Gov. Rick Perry will veto financing for the public integrity unit — the state's ethics enforcement division — unless embattled Travis County District Attorney Rosemary Lehmberg resigns, an official close to the governor said Tuesday.
The Austin American-Statesman reported Monday night that Perry would use a line-item veto to cut funding for the unit unless Lehmberg, who was convicted and served jail time for drunken driven this past spring, steps down.
So far, Lehmberg has declined to do that, and Democrats are concerned that if she does, Perry would be able to choose her replacement.
"Ultimately this is Rosemary’s decision," said state Sen. Kirk Watson, D-Austin. "If she decides to resign, I will work with the governor's office to make sure that whoever is appointed to that position is someone who represents Travis County appropriately.”
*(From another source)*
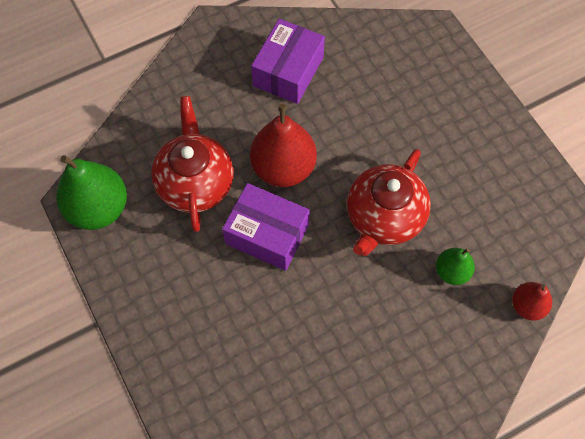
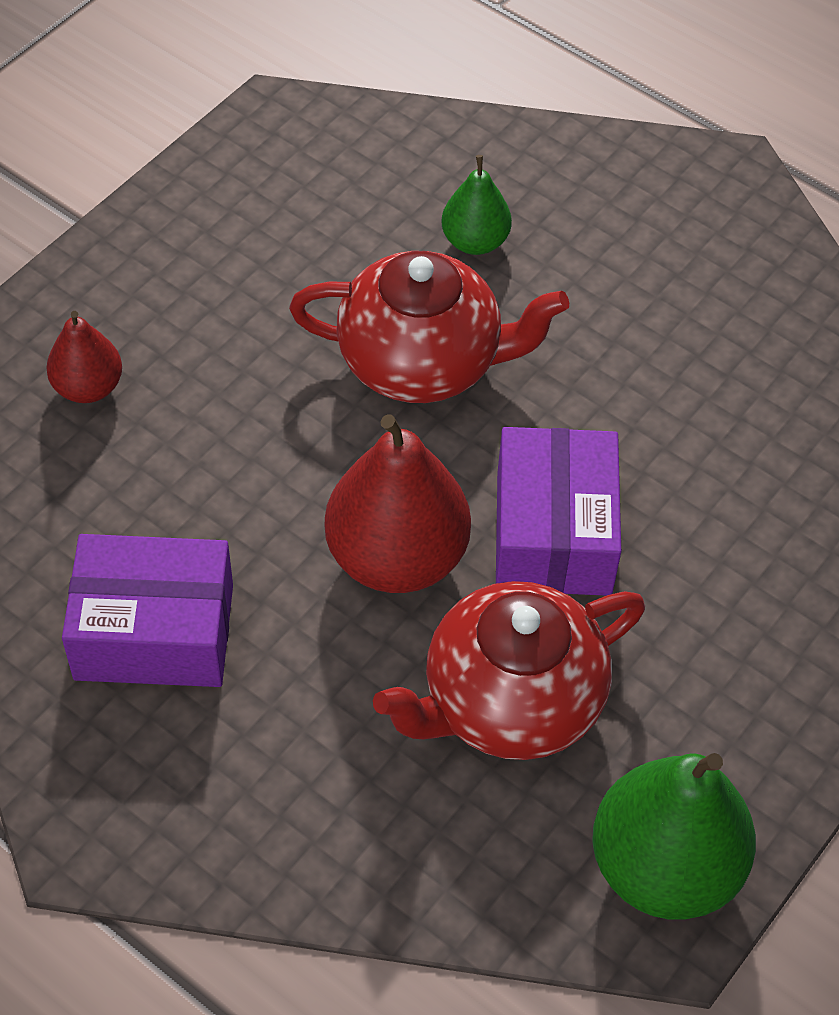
camera: 115 degrees left, 10 degrees down
red pear [512,282,552,320] -> red pear moved to [46,311,122,403]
The deadline to veto bills, including line items in the state budget, is this weekend. Perry spokeswoman Allison Castle said the governor's office is "going through the budget line by line, and the governor has deep concerns over the integrity of the Public Integrity Unit."
Some Republicans have raised concerns for years that the public integrity unit is in Travis County, a Democratic stronghold. They've accused it of being a politically charged operation, and its funding has been a political football under both Lehmberg and her predecessor,Ronnie Earle.
In the last legislative session, repeated efforts by some lawmakers to move the public integrity unit from Travis County to the Texas Attorney General's office gained little traction.